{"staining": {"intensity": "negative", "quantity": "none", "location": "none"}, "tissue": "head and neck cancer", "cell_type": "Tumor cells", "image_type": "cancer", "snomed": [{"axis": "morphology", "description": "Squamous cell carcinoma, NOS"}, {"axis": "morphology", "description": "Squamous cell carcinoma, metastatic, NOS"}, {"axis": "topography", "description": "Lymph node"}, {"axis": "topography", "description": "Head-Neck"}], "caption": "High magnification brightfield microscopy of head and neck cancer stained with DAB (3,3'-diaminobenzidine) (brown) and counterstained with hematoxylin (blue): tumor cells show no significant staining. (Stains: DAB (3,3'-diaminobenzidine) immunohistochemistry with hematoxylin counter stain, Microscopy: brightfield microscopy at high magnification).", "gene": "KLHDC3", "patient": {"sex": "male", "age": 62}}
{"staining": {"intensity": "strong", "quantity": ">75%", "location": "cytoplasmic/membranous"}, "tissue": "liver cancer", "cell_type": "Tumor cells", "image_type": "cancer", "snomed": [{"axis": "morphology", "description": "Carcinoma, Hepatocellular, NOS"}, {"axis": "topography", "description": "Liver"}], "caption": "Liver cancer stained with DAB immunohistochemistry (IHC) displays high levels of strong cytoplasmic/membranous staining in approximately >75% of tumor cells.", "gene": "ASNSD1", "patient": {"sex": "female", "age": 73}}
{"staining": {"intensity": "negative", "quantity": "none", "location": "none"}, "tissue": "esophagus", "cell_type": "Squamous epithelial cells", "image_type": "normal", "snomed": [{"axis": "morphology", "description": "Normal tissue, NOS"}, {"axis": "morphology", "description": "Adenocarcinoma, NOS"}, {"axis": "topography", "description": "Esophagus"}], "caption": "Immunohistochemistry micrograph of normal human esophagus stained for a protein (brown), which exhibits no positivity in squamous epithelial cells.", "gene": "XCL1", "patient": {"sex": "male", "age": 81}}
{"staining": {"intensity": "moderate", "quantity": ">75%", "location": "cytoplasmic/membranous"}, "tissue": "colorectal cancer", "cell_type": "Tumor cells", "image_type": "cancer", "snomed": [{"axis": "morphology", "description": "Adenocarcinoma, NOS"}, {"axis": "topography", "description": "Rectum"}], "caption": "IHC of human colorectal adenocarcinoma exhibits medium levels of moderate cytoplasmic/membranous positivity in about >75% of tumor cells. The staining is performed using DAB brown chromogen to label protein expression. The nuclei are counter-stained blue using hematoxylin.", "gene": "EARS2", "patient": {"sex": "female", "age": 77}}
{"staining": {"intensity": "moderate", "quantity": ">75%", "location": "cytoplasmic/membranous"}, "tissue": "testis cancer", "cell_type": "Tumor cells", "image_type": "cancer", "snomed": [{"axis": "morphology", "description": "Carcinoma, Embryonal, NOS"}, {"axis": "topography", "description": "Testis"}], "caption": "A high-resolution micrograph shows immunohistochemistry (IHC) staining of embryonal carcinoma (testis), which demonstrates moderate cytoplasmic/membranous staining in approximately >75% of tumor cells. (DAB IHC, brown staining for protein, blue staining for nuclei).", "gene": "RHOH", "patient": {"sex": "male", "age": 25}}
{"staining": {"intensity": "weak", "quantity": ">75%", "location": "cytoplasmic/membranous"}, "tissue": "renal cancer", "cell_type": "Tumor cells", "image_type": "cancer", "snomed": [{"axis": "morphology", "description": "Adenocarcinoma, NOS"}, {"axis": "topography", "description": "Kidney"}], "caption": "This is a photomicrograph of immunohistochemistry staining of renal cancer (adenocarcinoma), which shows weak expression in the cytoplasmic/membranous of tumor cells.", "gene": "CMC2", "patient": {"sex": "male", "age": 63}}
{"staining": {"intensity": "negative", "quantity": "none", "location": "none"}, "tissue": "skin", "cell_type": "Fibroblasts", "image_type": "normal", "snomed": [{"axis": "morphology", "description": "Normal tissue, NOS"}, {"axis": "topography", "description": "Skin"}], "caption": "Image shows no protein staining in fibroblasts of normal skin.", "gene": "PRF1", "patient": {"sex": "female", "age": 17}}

§ What is required
Using the records above, restate word for word the lines from the one with "micrograph of normal" through the one with "high-resolution micrograph shows", both included.

§ Reply to the task
{"staining": {"intensity": "negative", "quantity": "none", "location": "none"}, "tissue": "esophagus", "cell_type": "Squamous epithelial cells", "image_type": "normal", "snomed": [{"axis": "morphology", "description": "Normal tissue, NOS"}, {"axis": "morphology", "description": "Adenocarcinoma, NOS"}, {"axis": "topography", "description": "Esophagus"}], "caption": "Immunohistochemistry micrograph of normal human esophagus stained for a protein (brown), which exhibits no positivity in squamous epithelial cells.", "gene": "XCL1", "patient": {"sex": "male", "age": 81}}
{"staining": {"intensity": "moderate", "quantity": ">75%", "location": "cytoplasmic/membranous"}, "tissue": "colorectal cancer", "cell_type": "Tumor cells", "image_type": "cancer", "snomed": [{"axis": "morphology", "description": "Adenocarcinoma, NOS"}, {"axis": "topography", "description": "Rectum"}], "caption": "IHC of human colorectal adenocarcinoma exhibits medium levels of moderate cytoplasmic/membranous positivity in about >75% of tumor cells. The staining is performed using DAB brown chromogen to label protein expression. The nuclei are counter-stained blue using hematoxylin.", "gene": "EARS2", "patient": {"sex": "female", "age": 77}}
{"staining": {"intensity": "moderate", "quantity": ">75%", "location": "cytoplasmic/membranous"}, "tissue": "testis cancer", "cell_type": "Tumor cells", "image_type": "cancer", "snomed": [{"axis": "morphology", "description": "Carcinoma, Embryonal, NOS"}, {"axis": "topography", "description": "Testis"}], "caption": "A high-resolution micrograph shows immunohistochemistry (IHC) staining of embryonal carcinoma (testis), which demonstrates moderate cytoplasmic/membranous staining in approximately >75% of tumor cells. (DAB IHC, brown staining for protein, blue staining for nuclei).", "gene": "RHOH", "patient": {"sex": "male", "age": 25}}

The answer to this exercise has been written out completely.